_Passage for review:_
•••

Spacecraft properties
- Spacecraft: Explorer LVI
- Spacecraft type: Dual Air Density Explorer
- Bus: DADE
- Manufacturer: Langley Research Center
- Launch mass: 40 kg (88 lb)
- Power: Solar cells and batteries

Start of mission
- Launch date: 6 December 1975, 03:35:01 UTC
- Rocket: Scout F-1 (S-196C)
- Launch site: Vandenberg, SLC-5
- Contractor: Vought

End of mission
- Deactivated: Failed to orbit

Orbital parameters
- Reference system: Geocentric orbit (planned)
- Regime: Polar orbit
- Perigee altitude: 350 km (220 mi)
- Apogee altitude: 350 km (220 mi)
- Inclination: 90.10°
- Period: 90.00 minutes

Instruments
- Atmospheric Composition Mass Spectrometer Atmospheric Drag Density

= Dual Air Density Explorer =

NASA satellite of the Explorer program

Dual Air Density Explorer was a set of 2 satellites, DADE-A and DADE-B, developed as part of NASA's Explorer program. DADE-A and DADE-B were launched on 6 December 1975 at 03:35:01 UTC, by a Scout F-1 launch vehicle from Space Launch Complex 5, Vandenberg Air Force Base, California. The launch of the DADE satellites failed.

== Spacecraft ==
The Dual Air Density Explorer-A (DADE-A) satellite was a 76 cm rigid sphere designed to determine, in conjunction with Dual Air Density Explorer-B (DADE-B), the vertical structure of the upper thermosphere and the lower exosphere as a function of latitude, season, and local solar time. Both satellites would have been launched by a single Scout launch vehicle into coplanar polar orbits. Measurements of atmospheric density from DADE-A would have been obtained from satellite drag analyses near perigee (approximately 350 km) and from composition measurements taken by an onboard mass spectrometer. DADE-A was equipped with a radio beacon to facilitate tracking.

•••

(Items from a data source)
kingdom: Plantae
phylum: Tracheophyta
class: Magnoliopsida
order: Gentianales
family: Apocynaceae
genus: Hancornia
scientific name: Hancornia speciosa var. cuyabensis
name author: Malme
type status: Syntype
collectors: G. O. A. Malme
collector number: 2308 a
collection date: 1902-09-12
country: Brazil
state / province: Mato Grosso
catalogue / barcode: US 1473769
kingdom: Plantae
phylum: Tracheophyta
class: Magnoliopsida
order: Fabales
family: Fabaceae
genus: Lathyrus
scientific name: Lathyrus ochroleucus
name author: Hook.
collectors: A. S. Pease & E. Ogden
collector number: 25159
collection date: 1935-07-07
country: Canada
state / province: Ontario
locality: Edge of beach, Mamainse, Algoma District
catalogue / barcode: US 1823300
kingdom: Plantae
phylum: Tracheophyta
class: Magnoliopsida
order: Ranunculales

•••

_Exercise requirements:_
1. In the passage on the Dual Air Density Explorer, why was DADE-A equipped with a radio beacon? Answer in one to three sentences.
2. Write the next part of the passage on the Dual Air Density Explorer, picking up after its final sentence.
The records can be left aside.

_Numbered responses:_
1. DADE-A carried a radio beacon to make the satellite easier to track.

2.
== Experiments ==
=== Atmospheric Composition Mass Spectrometer ===
The mass spectrometer experiment on DADE-A was designed to perform composition measurements in the upper thermosphere (approximately 350 km). The instrument was a magnetic mass spectrometer with a Mattauch-Herzog geometry and would have measured the distribution of such atmospheric constituents as oxygen, nitrogen, helium, hydrogen, neon and argon.

=== Atmospheric Drag Density ===
The atmospheric drag density experiment on DADE-A was designed to provide indirect measurements of upper thermospheric density near satellite perigee (approximately 350 km). The experiment had no unique onboard hardware. The density values would have been derived from sequential observations of the satellite's position. The experiment would have yielded systematic values of atmospheric density as a function of latitude, season, and local solar time.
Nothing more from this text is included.